2/2 Papers accepted at EMNLP 2018


This conference year has been really great. I am very happy to have two papers (out of two) accepted at EMNLP 2018, arguably the last major NLP conference of the year. When we have more details (code, etc.), I’ll update this website with a bit more info about each. In the meantime, it seems it’s time to get ready for Brussels 🙂


Coling 2018

We are just a few days away from Coling 2018!


  • I will present the paper SeVeN: Augmenting Word Embeddings
    with Unsupervised Relation Vectors. The main idea is to learn relation vectors from which we abstract away the properties of the words involved in the relation. The code and a working example are available here. Take this example (from the paper), for instance. Our 10 dimensional vector encoding the relation between gmail and email is similar to ie and browser, firefox and browser and even helvetica and font. Interestingly, and when compared with the traditional vector difference (the diffvec column), we see that these similarities are more relational and less attributional, i.e., they rely less on the semantics of the words involved in the relation.

Screenshot from 2018-08-12 18-08-19

  • I will also be hosting the third edition of the SemDeep workhsop. We will have a great mix of papers and invited talks, both of which will focus on knowledge representation, but from very different prisms.

And of course, looking forward to all the scientific program, meeting old friends, and the cooking lesson included in the social program 🙂

NAACL 2018

Resultado de imagen de new orleans

We are a bit more than a month away from NAACL 2018 and I thought I’d write a little bit about work I am directly or indirectly involved in, what I’m most excited about this year, and hopefully to whet your appetite for what is to come 🙂

Before the main conference, Jose Camacho-Collados, myself and Mohammad Taher Pilehvar will give a tutorial on the Interplay between Lexical Resources and NLP. We will give an overview of relevant avenues where corpus-based approaches to NLP interact with lexical resources, and vice versa, meaning how we can leverage NLP techniques to automatically improve the quality of existing resources (or create them from scratch). We will cover different topics on computational lexicography, but also knowledge-based embeddings (and their applications), or informing neural networks with expert knowledge. We will make the outline of the tutorial available very soon!

In the main conference I will present a short paper on identifying definition sentences for corpora. With state of the art results, our model may be used for easing up a glossary/dictionary writing process, or as the first step in an ontology learning pipeline. The code is available here.

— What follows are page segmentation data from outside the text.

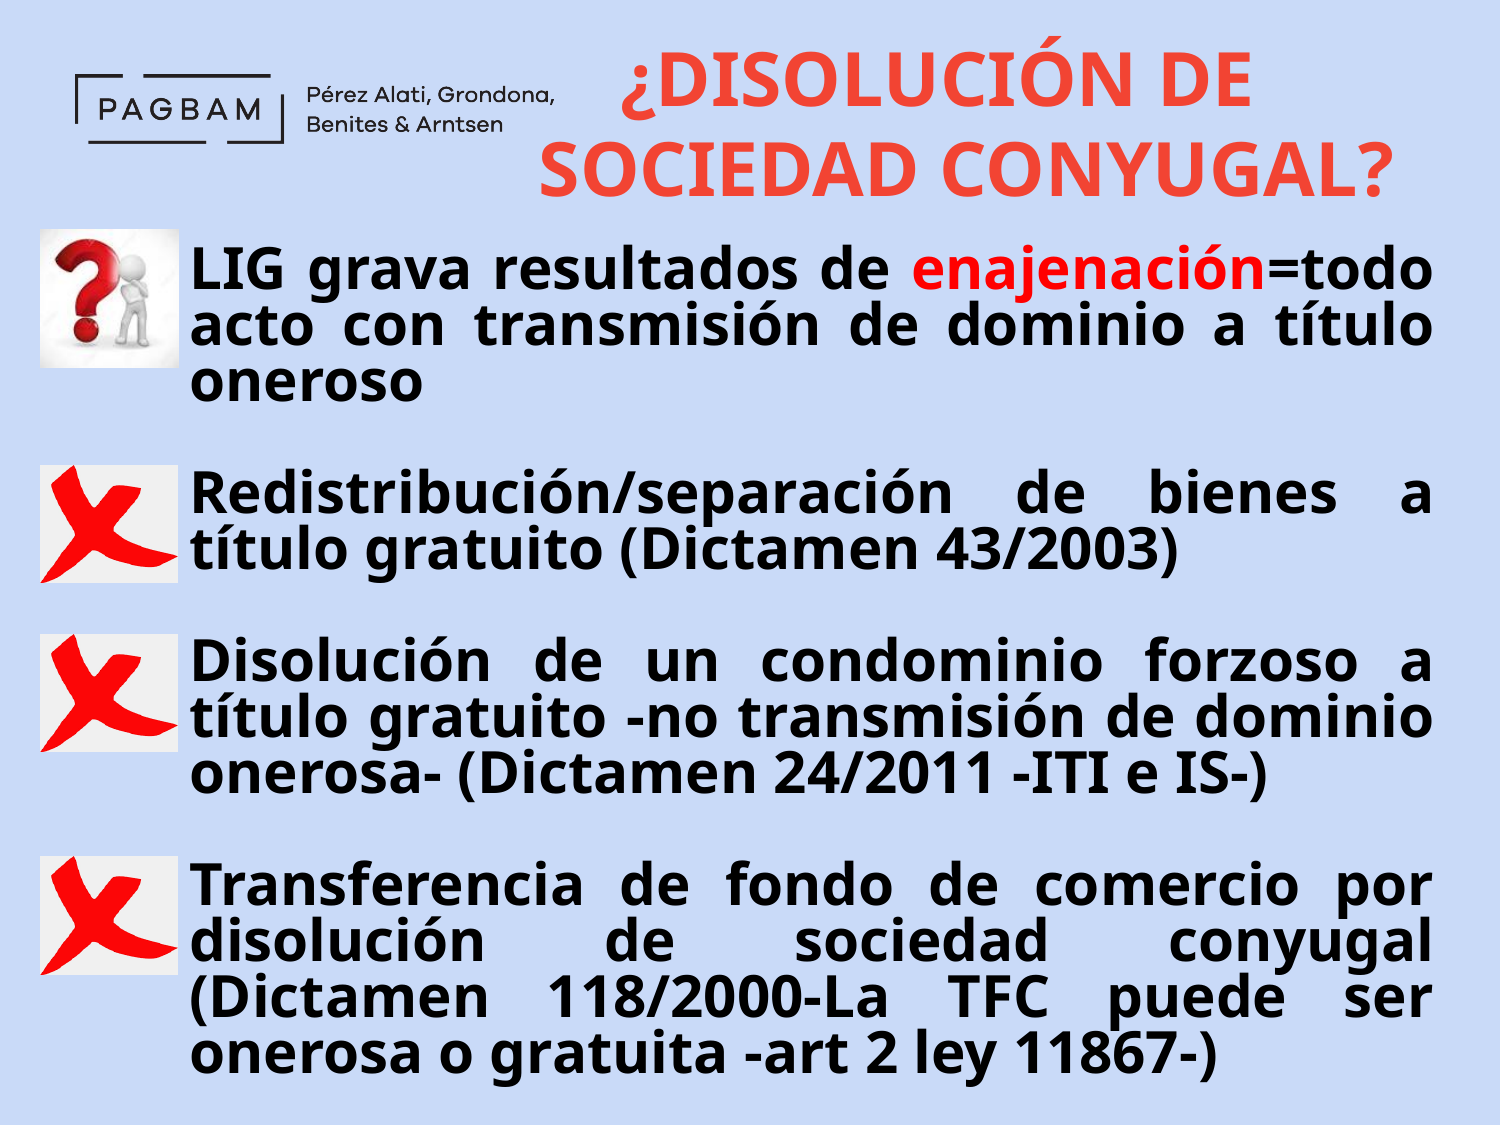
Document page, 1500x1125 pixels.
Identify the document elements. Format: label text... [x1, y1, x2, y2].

picture [40, 464, 179, 583]
title ¿DISOLUCIÓN DE SOCIEDAD CONYUGAL? [75, 0, 1425, 158]
picture [40, 228, 179, 368]
picture [40, 856, 179, 975]
list LIG grava resultados de enajenación=todo acto con transmisión de dominio a título oneroso Redistribución/separación de bienes a título gratuito (Dictamen 43/2003) Disolución de un condominio forzoso a título gratuito -no transmisión de dominio onerosa- (Dictamen 24/2011 -ITI e IS-) Transferencia de fondo de comercio por disolución de sociedad conyugal (Dictamen 118/2000-La TFC puede ser onerosa o gratuita -art 2 ley 11867-) [99, 236, 1450, 902]
picture [40, 634, 179, 753]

Finally, I am particularly excited about two SemEval tasks I have had the honor to co-organize. Task 2 on Multilingual Emoji Prediction, and Task 9 on Hypernym Discovery. I will write a bit more in detail about each of them in a few days (why we did it, motivations, challenges, etc.), but let me just leave a couple of ideas out there.

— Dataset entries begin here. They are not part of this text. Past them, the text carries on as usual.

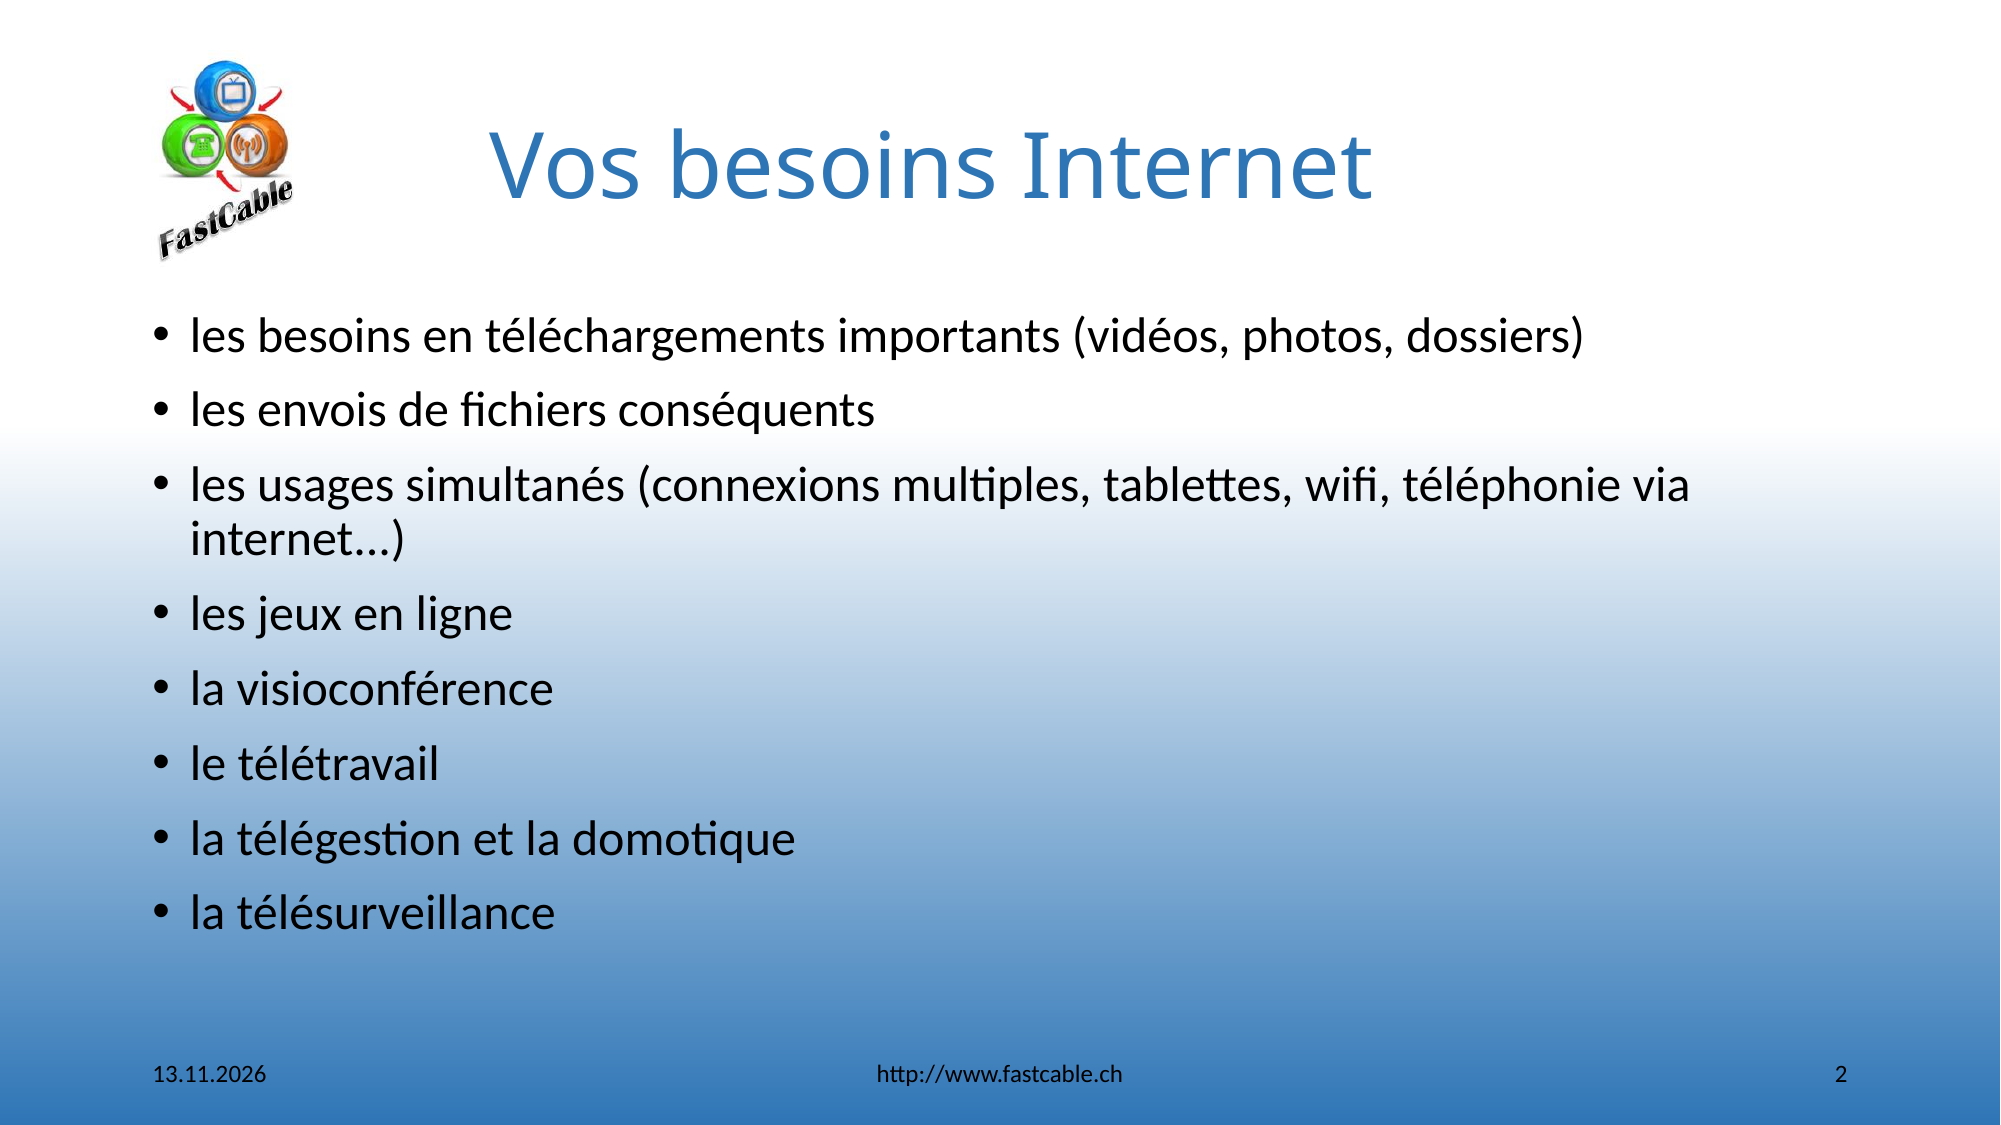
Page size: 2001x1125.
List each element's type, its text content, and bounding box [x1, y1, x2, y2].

slide_number 2 [1412, 1042, 1863, 1103]
picture [137, 50, 314, 270]
footer http://www.fastcable.ch [662, 1042, 1338, 1103]
list les besoins en téléchargements importants (vidéos, photos, dossiers) les envois de fichiers conséquents les usages simultanés (connexions multiples, tablettes, wifi, téléphonie via internet...) les jeux en ligne la visioconférence le télétravail la télégestion et la domotique la télésurveillance [137, 301, 1863, 1001]
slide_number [137, 1042, 588, 1103]
title Vos besoins Internet [474, 59, 1863, 278]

  • The best system on hypernym discovery has as one of its components a Hearst’s patterns matching module.
  • The best system on multilingual emoji prediction uses an ngram-based SVM classifier. Not a neural network. These results are very interesting and we are looking forward to discussing this during the Workshop!

It seems then that “old-fashioned” methods (linear models, pattern matching, etc.) are still quintessential for good performance in a number of NLP tasks. Personally I think this is good, it highlights the fact that language cannot be modeled simply by throwing in a lot of data without considering the nuances of the linguistic problem we aim to model.

2017 Highlights

  • October 25th – We wrote a blog post and explained our method for comparing the use of emojis across Barcelona and Madrid, and won the 2nd prize of scientific popularization organized by the Catalan Association of Artificial Intelligence! Here’s the paper and here, the awarded content.
  •  September 7th – Our paper titled Towards the Understanding of Gaming Audiences by Modeling Twitch Emotes, which was presented at WNUT-17, won the best paper award. Congrats to Francesco Barbieri, Miguel Ballesteros, Joan Soler and Horacio Saggion!
  • September 4th – Our Master’s Student Albert Fullana received a grade of 8/10 for his work on predicting sentiment and usefulness in Amazon Reviews, congrats!
  • July 17th – I defended my PhD thesis, which was awarded the Summa Cum Laudegrade! It is available at the UPF repository.
  • June 13th – Our paper titled ELMDist: A Vector space Model with Words and MusicBrainz Entities received the best paper award at the SemDeep workshop at ESWC!
  • January 30th – Gave an extended version of our NLP for MIR tutorial at UPF. Videolectures here and slides here.

2016 Highlights

  • October 21st – Received the best poster award at the Catalan Conference of Artificial Intelligence for our paper titled  Finding and Expanding Hypernymic Relations in the Music Domain, with Sergio Oramas, JosĂ© Camacho-Collados and Horacio Saggion.
  • August 7th – Gave a tutorial at ISMIR 2016 on Natural Language Processing with Sergio Oramas and Shuo Zhang, advised by Xavier Serra and Horacio Saggion. The slides are available here.